PROBLEM DESCRIPTION. Your answer should be every line with the word "June", copied from the data below.
---
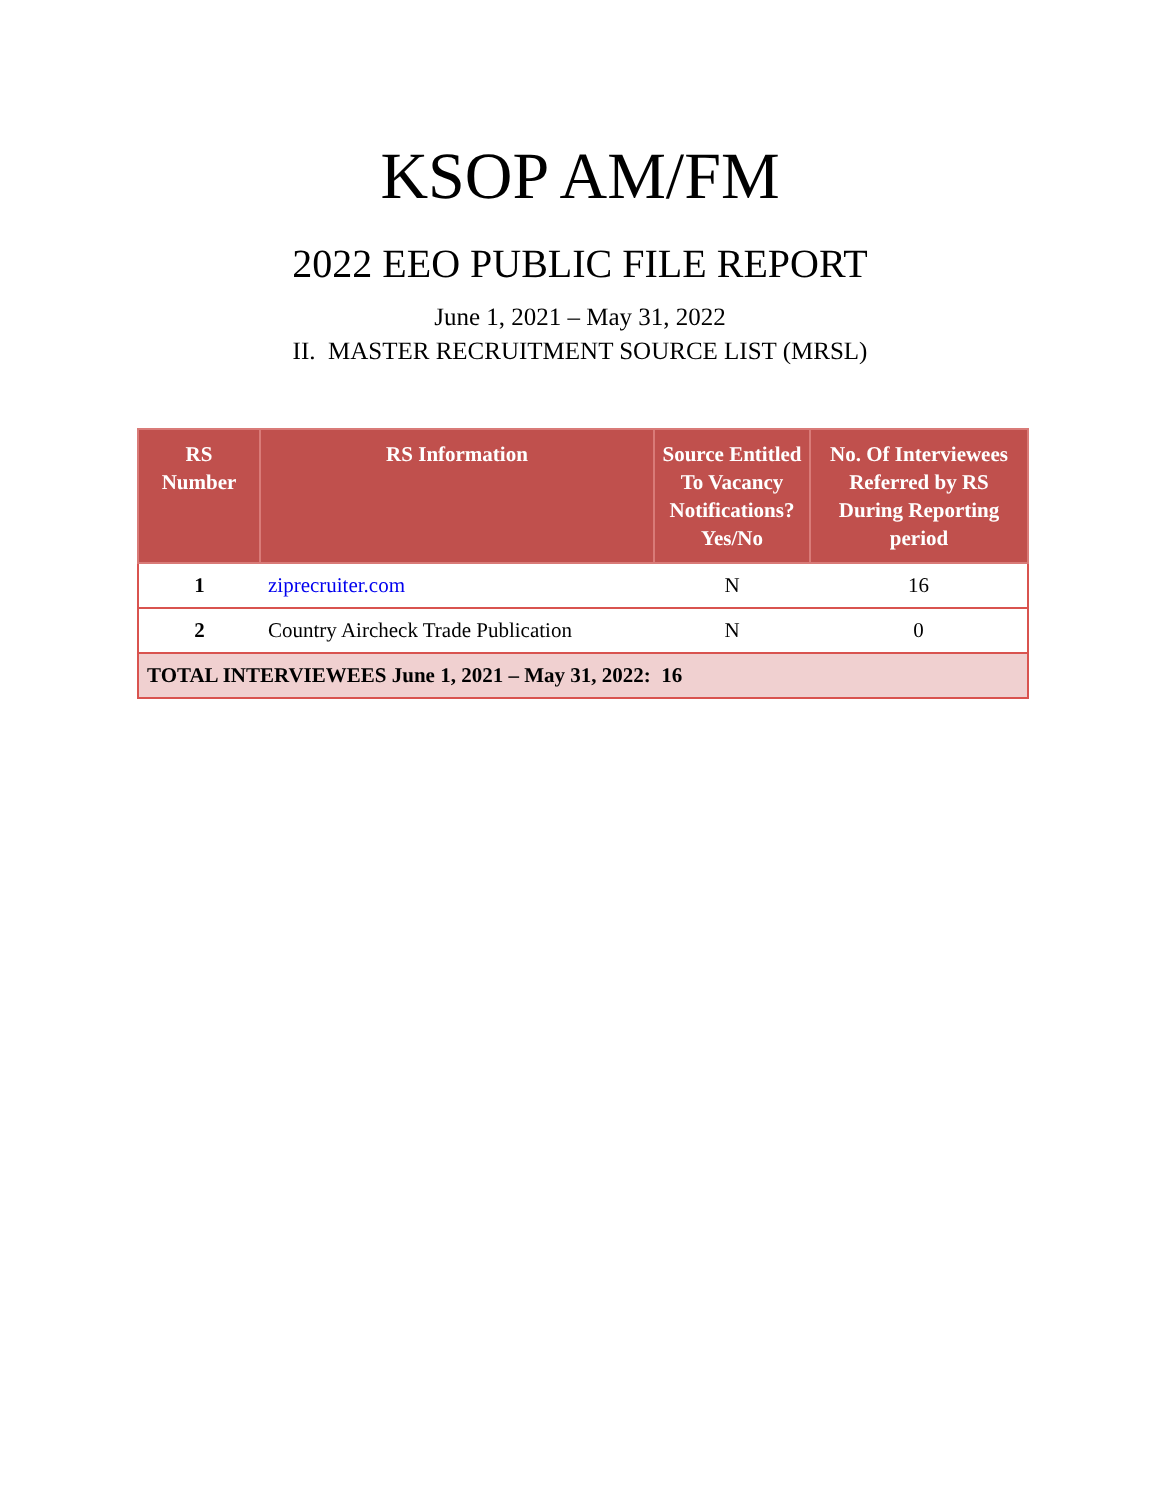KSOP AM/FM
2022 EEO PUBLIC FILE REPORT
June 1, 2021 – May 31, 2022
II. MASTER RECRUITMENT SOURCE LIST (MRSL)
| RS Number | RS Information | Source Entitled To Vacancy Notifications? Yes/No | No. Of Interviewees Referred by RS During Reporting period |
| --- | --- | --- | --- |
| 1 | ziprecruiter.com | N | 16 |
| 2 | Country Aircheck Trade Publication | N | 0 |
| TOTAL INTERVIEWEES June 1, 2021 – May 31, 2022: 16 | | | |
---
ANSWER BOX.
June 1, 2021 – May 31, 2022
| TOTAL INTERVIEWEES June 1, 2021 – May 31, 2022: 16 | | | |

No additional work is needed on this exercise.